Première mondiale

Aujourd’­hui, le groupe Air­bus a pré­sen­té le pro­to­type de son pre­mier avion élec­trique des­ti­né à être pro­duit en série (qui vole depuis plus d’un mois).

Voi­ci ce que France 2 a trou­vé à en dire (aller à 30:03 pour le début du reportage) :

Sous ses airs de maquette pour grands enfants, l’E-fan est pro­pul­sé uni­que­ment grâce à de l’élec­tri­ci­té, une pre­mière mondiale.

Bon, j’ai sérieu­se­ment man­qué d’air pen­dant vingt minutes, mais ce qu’il m’en reste, je vais le souf­fler dans les bronches de Julien Duper­ray et Mat­thias Second, mes hono­rables confrères qui ont signé cette horreur.

Ces deux indi­vi­dus auraient pu, voire auraient dû (après tout, c’est leur métier), faire un truc tout simple : taper “avion élec­trique” dans Google. Je veux pas don­ner des leçons de véri­fi­ca­tion des sources, mais là, on n’est même pas au B‑A-BA du jour­na­lisme, c’est le niveau encore avant.

Quand on tape “avion élec­trique” dans Google, qu’est-ce qu’on apprend ? Ben on tombe tout droit là-des­sus, où l’on lit que le pre­mier vol d’un avion élec­trique a eu lieu le 23 décembre 2007, avec l’E­lec­tra­via BL1E Elec­tra. Mieux : c’é­tait déjà un avion fran­çais. On y lit que Solar Impulse a déjà fait des vols de 18h, non seule­ment avec une pro­pul­sion inté­gra­le­ment élec­trique, mais grâce à une ali­men­ta­tion solaire. On y lit que les avions élec­triques sont tel­le­ment pas nou­veaux qu’il y a même des records de vitesse, régu­liè­re­ment battus.

En fait, cette page Wiki­pé­dia est, en plus, exem­plaire de pour­quoi il faut se méfier de Wiki­pé­dia : elle oublie tous les avions élec­triques construits à par­tir de pla­neurs modi­fiés. Le pre­mier appa­reil à moto­ri­sa­tion élec­trique ayant décol­lé avec un pilote à bord était ain­si un moto­pla­neur autri­chien Brdit­sch­ka HB‑3 dont le Rotax avait été rem­pla­cé par un Bosch de 13 che­vaux, qui a volé le 23 octobre… 1973. Oui, il y a plus de qua­rante ans !

Le fait est que ces appa­reils étaient des pro­to­types uniques. La nou­veau­té du E‑fan, c’est qu’il est des­ti­né à être pro­duit en série, si tout va bien sous trois ans. Il est éga­le­ment pos­sible que ce soit le pre­mier biplace élec­trique à voler, je manque de sources sur ce point. Mais il est tout sim­ple­ment men­son­ger de qua­li­fier de “pre­mière mon­diale” le fait qu’un avion soit pro­pul­sé électriquement.

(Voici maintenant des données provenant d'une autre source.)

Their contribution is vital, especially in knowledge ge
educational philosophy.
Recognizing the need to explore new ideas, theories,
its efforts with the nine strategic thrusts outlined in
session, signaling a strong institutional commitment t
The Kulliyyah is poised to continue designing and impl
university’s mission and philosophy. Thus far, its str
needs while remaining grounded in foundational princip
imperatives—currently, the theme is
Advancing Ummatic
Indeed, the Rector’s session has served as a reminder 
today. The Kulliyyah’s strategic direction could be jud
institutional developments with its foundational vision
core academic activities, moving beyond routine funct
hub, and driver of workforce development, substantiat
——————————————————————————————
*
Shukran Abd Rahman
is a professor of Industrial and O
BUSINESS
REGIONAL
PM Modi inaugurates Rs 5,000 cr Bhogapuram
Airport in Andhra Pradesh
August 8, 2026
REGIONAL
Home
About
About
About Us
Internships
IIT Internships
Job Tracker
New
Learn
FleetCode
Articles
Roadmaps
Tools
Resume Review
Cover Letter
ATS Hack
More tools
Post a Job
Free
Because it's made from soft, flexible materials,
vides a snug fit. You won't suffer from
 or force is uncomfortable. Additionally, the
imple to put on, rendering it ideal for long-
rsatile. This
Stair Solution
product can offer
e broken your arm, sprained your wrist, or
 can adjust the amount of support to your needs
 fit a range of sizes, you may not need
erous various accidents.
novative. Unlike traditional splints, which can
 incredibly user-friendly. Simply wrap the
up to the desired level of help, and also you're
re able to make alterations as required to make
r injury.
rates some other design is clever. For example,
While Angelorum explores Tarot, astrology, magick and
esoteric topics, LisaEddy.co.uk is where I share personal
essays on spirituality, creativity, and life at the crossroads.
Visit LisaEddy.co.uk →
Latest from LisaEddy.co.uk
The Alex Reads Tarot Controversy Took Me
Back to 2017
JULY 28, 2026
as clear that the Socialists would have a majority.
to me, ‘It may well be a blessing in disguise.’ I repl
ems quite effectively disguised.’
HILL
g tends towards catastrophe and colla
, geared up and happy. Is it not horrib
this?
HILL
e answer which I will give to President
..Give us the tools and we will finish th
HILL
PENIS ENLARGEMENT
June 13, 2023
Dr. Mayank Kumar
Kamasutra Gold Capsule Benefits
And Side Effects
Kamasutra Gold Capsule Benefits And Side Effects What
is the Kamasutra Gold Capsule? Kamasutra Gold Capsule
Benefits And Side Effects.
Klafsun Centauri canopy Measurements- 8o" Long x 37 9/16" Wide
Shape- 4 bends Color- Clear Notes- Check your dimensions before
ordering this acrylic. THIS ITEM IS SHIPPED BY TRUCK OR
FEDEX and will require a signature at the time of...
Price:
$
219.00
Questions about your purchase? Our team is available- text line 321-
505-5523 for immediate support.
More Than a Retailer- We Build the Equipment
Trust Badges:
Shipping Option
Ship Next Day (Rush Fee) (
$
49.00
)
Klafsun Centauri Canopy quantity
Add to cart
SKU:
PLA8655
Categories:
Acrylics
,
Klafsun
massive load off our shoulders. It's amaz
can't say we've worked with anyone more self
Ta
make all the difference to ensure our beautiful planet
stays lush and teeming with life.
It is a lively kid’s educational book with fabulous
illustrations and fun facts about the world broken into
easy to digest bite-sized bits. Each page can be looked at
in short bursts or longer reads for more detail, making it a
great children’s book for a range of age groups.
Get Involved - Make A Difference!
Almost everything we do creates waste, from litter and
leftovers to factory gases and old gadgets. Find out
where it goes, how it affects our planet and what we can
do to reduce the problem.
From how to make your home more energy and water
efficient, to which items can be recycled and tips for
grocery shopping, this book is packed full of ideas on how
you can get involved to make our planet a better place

Le pire, c’est qu’il est extrê­me­ment facile de voir voler des avions élec­triques quand on est jour­na­liste. Il suf­fit de mettre les pieds à la Fer­té-Alais, au Bour­get ou à n’im­porte quel mee­ting où la carte de presse per­met de ren­trer : Hugues Duval, qui je crois a tou­jours le record de vitesse en avion élec­trique avec son Cri-Cri bimo­teur poin­té à plus de 280 km/h, montre son bébé (ci-des­sus, au Bour­get en 2011) dès qu’il en a l’oc­ca­sion — soit en décol­lant lui-même, soit en l’ac­cro­chant sur un Brous­sard pour rigo­ler comme ci-dessous.

Je rap­pelle au pas­sage que la charte de Munich sti­pule que la sixième obli­ga­tion d’un jour­na­liste est de “rec­ti­fier toute infor­ma­tion publiée qui se révèle inexacte”. J’at­tends donc l’er­ra­tum au 20h de demain soir.

Au pas­sage : Julien Duper­ray et Mat­thias Second sont évi­dem­ment bien­ve­nus s’ils sou­haitent répondre. J’ai aus­si au moins deux potes qui connaissent Hugues Duval, au cas où ils vou­draient lui deman­der ce que ça fait d’a­voir eu quatre ans d’a­vance sur une “pre­mière mondiale”.